AI‑first strategy and “agent factory” vision
- The move into Microsoft’s CoreAI org is read as a clear signal that GitHub is now an AI‑product with a code-hosting side business, not the other way around.
- The “agent factory” rhetoric is widely mocked as buzzword-heavy and disconnected from what developers actually need from GitHub.
- A minority notes upside: placement in CoreAI likely secures investment and alignment with Azure / platform strategy; Copilot itself is seen by some as genuinely useful.
Security, privacy, and licensing worries
- Strong backlash over LLMs trained on public code (including copyleft) and alleged use of private repos; some call this “plagiarizing stolen code”.
- Security/audit implications are debated: some auditors already resist GitHub usage, especially under US cloud jurisdiction (Cloud Act concerns).
- Others counter that audits vary, some are “theater,” and GitHub claims not to train on private repositories, but trust is low.
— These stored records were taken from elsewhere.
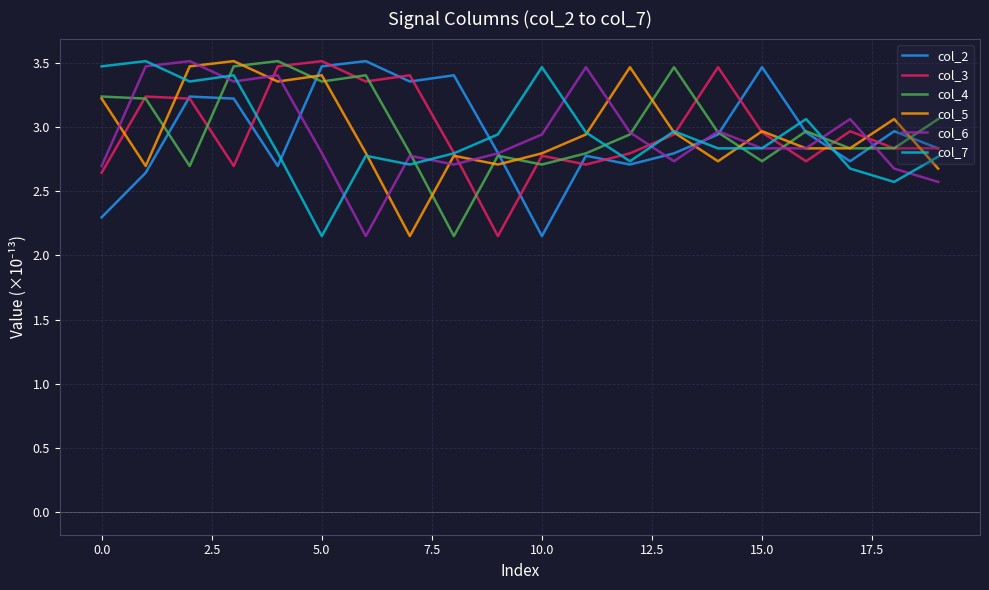

What is the maximum value for col_3?

3.5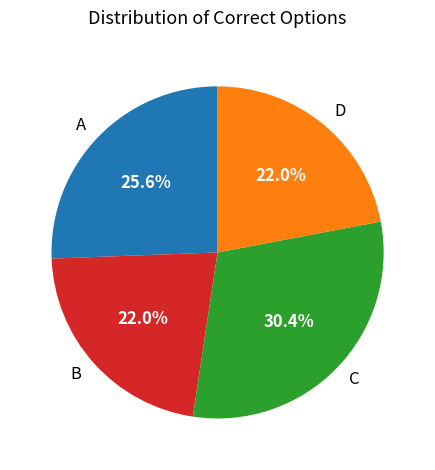

Does D account for over 50% of the chart?

No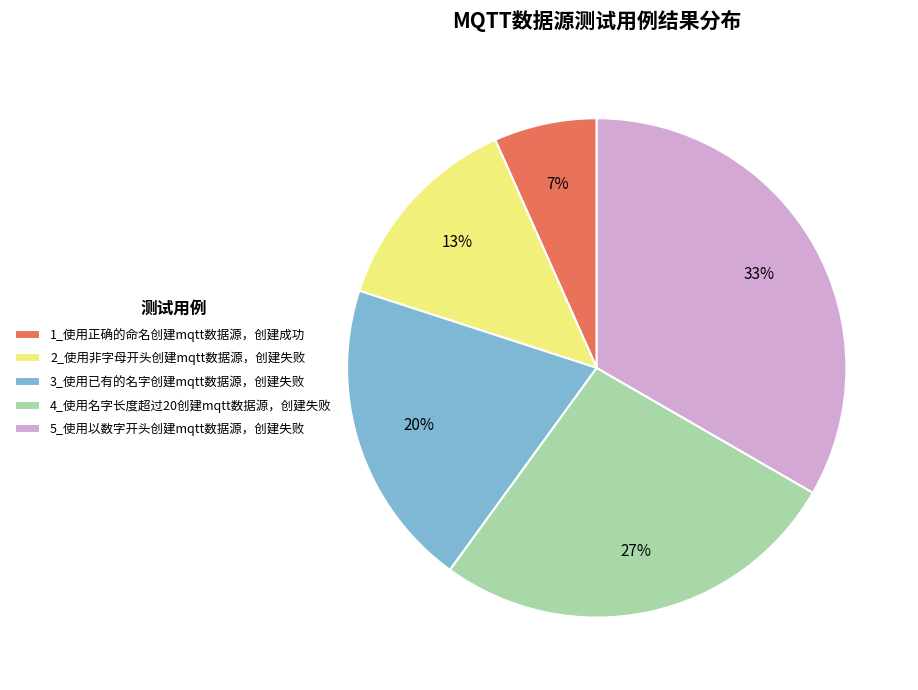

To the nearest percent, what portion does 2_使用非字母开头创建mqtt数据源，创建失败 represent?

13%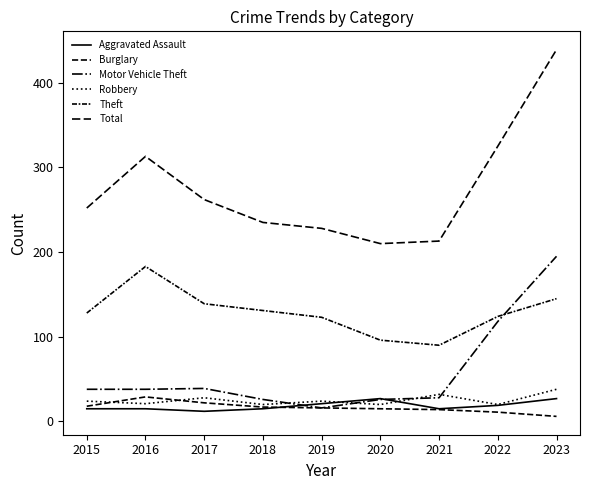

What is the total value across all series at 2019?

428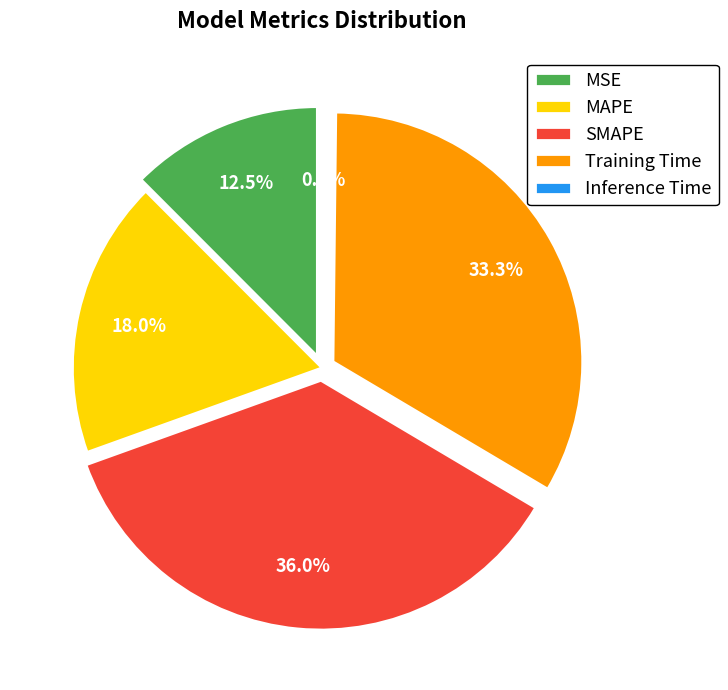

Combined, what portion of the pie is Inference Time and Training Time?

33.5%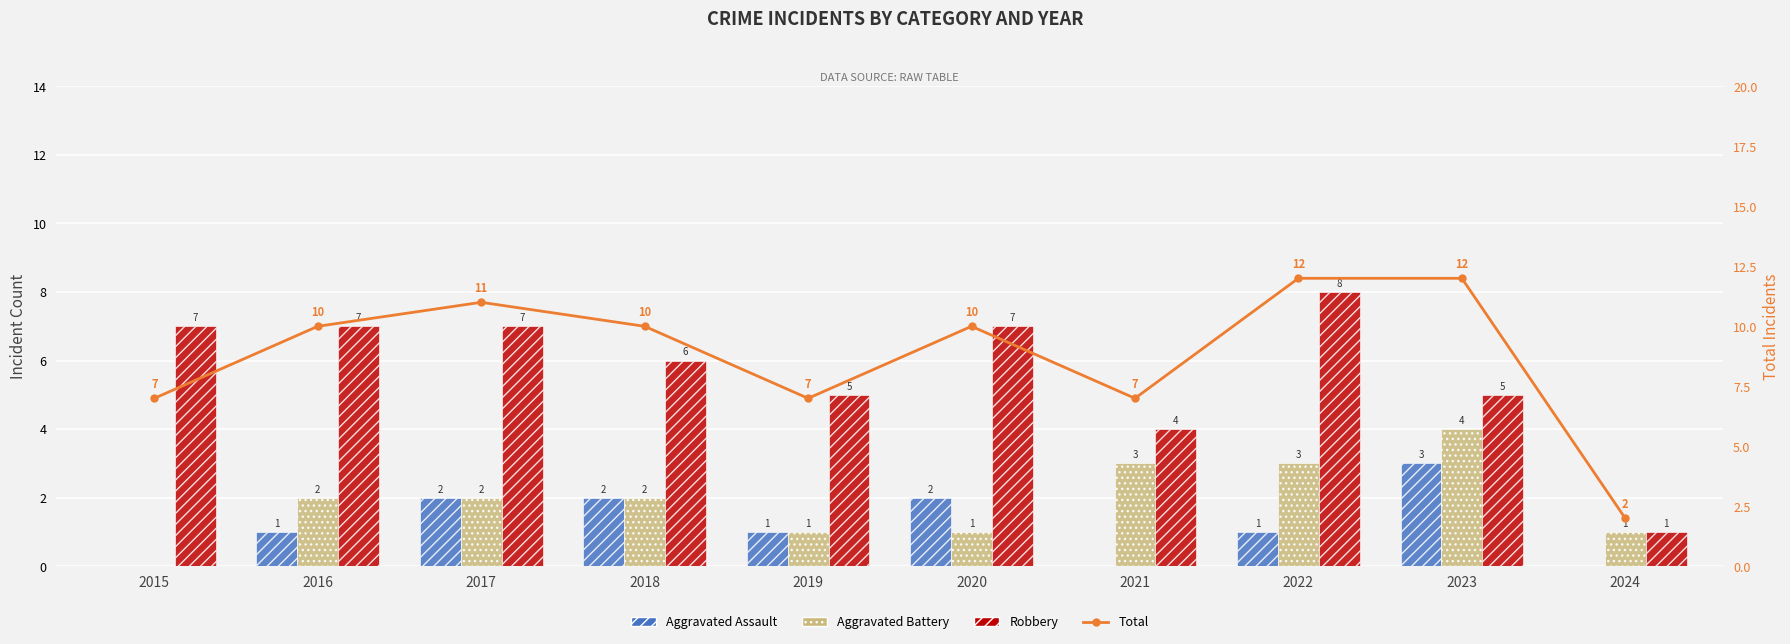

Which series has the largest total across all categories?

Total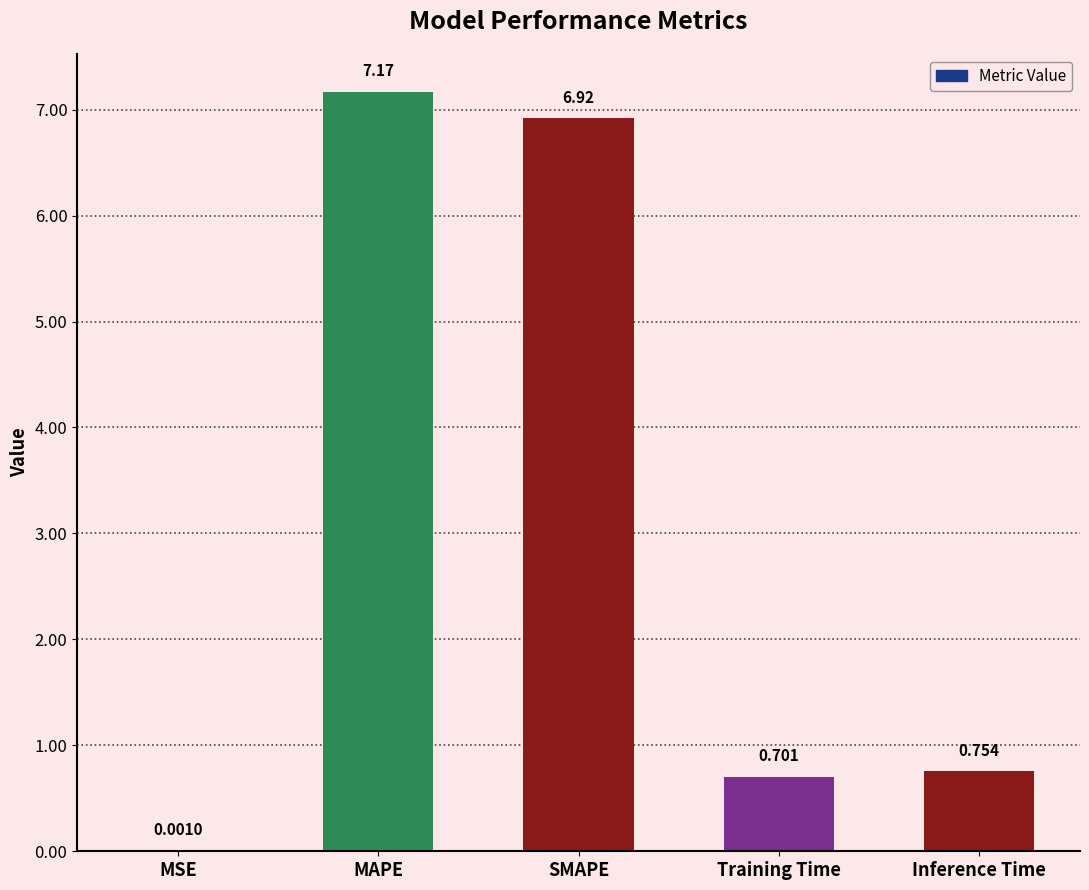

Which has a higher value, Inference Time or MAPE?

MAPE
Developer experience and product quality
- Many feel GitHub and VS Code changelogs have shifted from core improvements to mostly AI features.
- Complaints about GitHub Actions: flakiness, key actions going into minimal maintenance, and YAML-based CI seen as fragile and under-designed.
- UI/UX regressions (slow React rewrites, intrusive Copilot prompts, missing basics like IPv6) are cited as signs of post‑acquisition decay.
Alternatives and migration
- Significant interest in GitLab, Forgejo/Codeberg, Gitea, self‑hosted forges, and newer players like Tangled or jujutsu-based services.
- Tradeoffs noted: GitLab perceived as powerful but heavy and pricey; Forgejo/Gitea lighter but less polished; social/discoverability and third‑party integrations still anchor many to GitHub.
Views on Microsoft and inevitability
- Long historical distrust of Microsoft resurfaces: repeated references to “embrace, extend, extinguish,” product enshittification, and lock‑in via Azure and tooling.
- Some argue this outcome was inevitable once GitHub was sold; others point out Microsoft also brought real improvements (Actions, free private repos) before the current AI tilt.